Deviation Deep Dive: Part III

Posted on Feb 9, 2025

library(tidyverse)
library(kaimeleon)
ACCENT <- "#f7d060"

Introduction

In previous blog posts [1] [2], I’ve alluded to the fact that when we calculate the standard deviation, we sometimes divide by $n - 1$ (that is, one less than the number of samples we have) rather than $n$ . This is known as ‘Bessel’s correction’, and it’s typically sneaked in after learning how to calculate the standard deviation, hopefully quickly enough so you won’t notice. However, I think it’s fairly common to ask why we do this, and the standard response is usually a mumbling answer along the lines of it being a correction factor, and that you should only do it if you’re estimating the standard deviation from a sample rather than using the whole population, turning this corrective factor not only into a mysterious oddity, but now also part of a shadowy ritual. My thoughts to this answer were typically ‘correction for what?’ and ‘wow that seems pretty haphazard’, and usually resulted in me always dividing by $n - 1$ and hoping nothing bad would happen.

During my quest for enlightenment, I came across several different explanations, with varying levels of detail and coherence, which I’ll explain back to you in order of increasing detail. I very much regret this endeavor.

Conventions

Unfortunately, this blog post is going to contain some math. Instead of breaking up proofs by saying ‘and we can do this step because of XYZ’ which can make following along difficult, I’m doing to include symbols above equals signs that will direct you to a section in the appendix that should show you why this is possible. For instance:

$\begin{array}{r} E [A + B] \overset{1}{=} E [A] + E [B] \end{array}$

Where 1 corresponds to the number in the appendix.

++++++

ASSIGNMENT 1:
Could you transcribe the standard deviation post word for word, starting at "During my quest" and stopping after "regret this endeavor."?
ASSIGNMENT 2:
Would you go on with the standard deviation post, picking up right after its final sentence?

PROVIDED DATA:
++++++

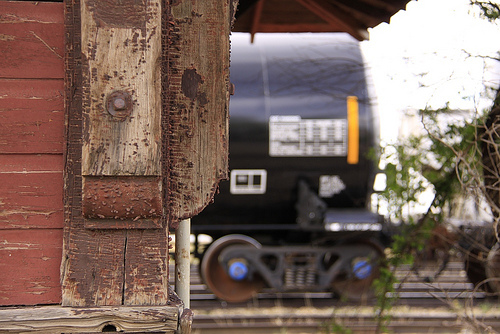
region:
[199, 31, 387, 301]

++++++

ANSWER AREA 1:
During my quest for enlightenment, I came across several different explanations, with varying levels of detail and coherence, which I’ll explain back to you in order of increasing detail. I very much regret this endeavor.

ANSWER AREA 2:
Also, I tried my best to use colors in equations to draw your attention to the changing parts. Apologies if it’s distracting. I find my eyes glaze over pretty quickly if they don’t have ’landmarks’.

Finally, I’ve chosen to collapse code that I didn’t find pertinent to the lesson at hand, but feel free to expand it if you’re interested!

Explanation I: It just works, OK?

The first and easiest way to look at this is to simply not look at it, a tactic similar to the ‘it’s working don’t touch it’ strategy I take with particularly arcane sections of code. So maybe we should kick the tires and make sure this thing is even working in the first place. It certainly would be convenient if we didn’t actually need this thing in the first place.

Let’s simulate some samples:

set.seed(13)
replicates <- 100000
n <- 10
sd <- 10
samples <- replicate(replicates, rnorm(n, sd = sd), simplify = FALSE)

And let’s plot some samples to wrap our head around them:

Plotting code

some <- 20
plotting_data <- data.frame(
  value = unlist(samples[seq_len(some)]),
  replicate = factor(rep(seq_len(some), each = n))
)
ggplot(plotting_data, aes(value, replicate, color = 1)) +
  geom_vline(xintercept = 0, color = "white", linewidth = 0.2) +
  geom_point(shape = 1) +
  theme_kai("dark") +
  theme(
    legend.position = "none",
    axis.text.y = element_blank(),
    panel.grid.minor = element_blank()
  ) +
  labs(x = NULL, y = "Replicate")

Each replicate has 10 values in it, sampled from a normal distribution with a mean of 0 and a standard deviation of 10.

However, just because it was sampled from a distribution with those parameters doesn’t mean that the samples themselves will have those parameters on average (that is to say, the sampling distribution isn’t guaranteed to have a mean equal to the population statistic, aka bias), so let’s check it out:

# We're creating our own functions because R's automatically applies Bessel's
# correction
calc_var <- function(values, center = mean(values)) {
  n <- length(values)
  sq_diffs <- (values - center)^2
  sum(sq_diffs/n)
}
calc_sd <- function(values, center = mean(values)) {
  sqrt(calc_var(values, center))
}

sds <- sapply(samples, calc_sd)

Plotting code

plot <- ggplot(data.frame(x = sds), aes(x)) +
  theme_kai() +
  geom_histogram(bins = 1000) +
  geom_vline(xintercept = sd, color = ACCENT) +
  geom_vline(xintercept = mean(sds), color = ACCENT, linetype = 2) +
  labs(x = "Sample SD", y = NULL)
ggsave("sds.png", plot, dpi = 300, width = 4, height = 4, units = "in")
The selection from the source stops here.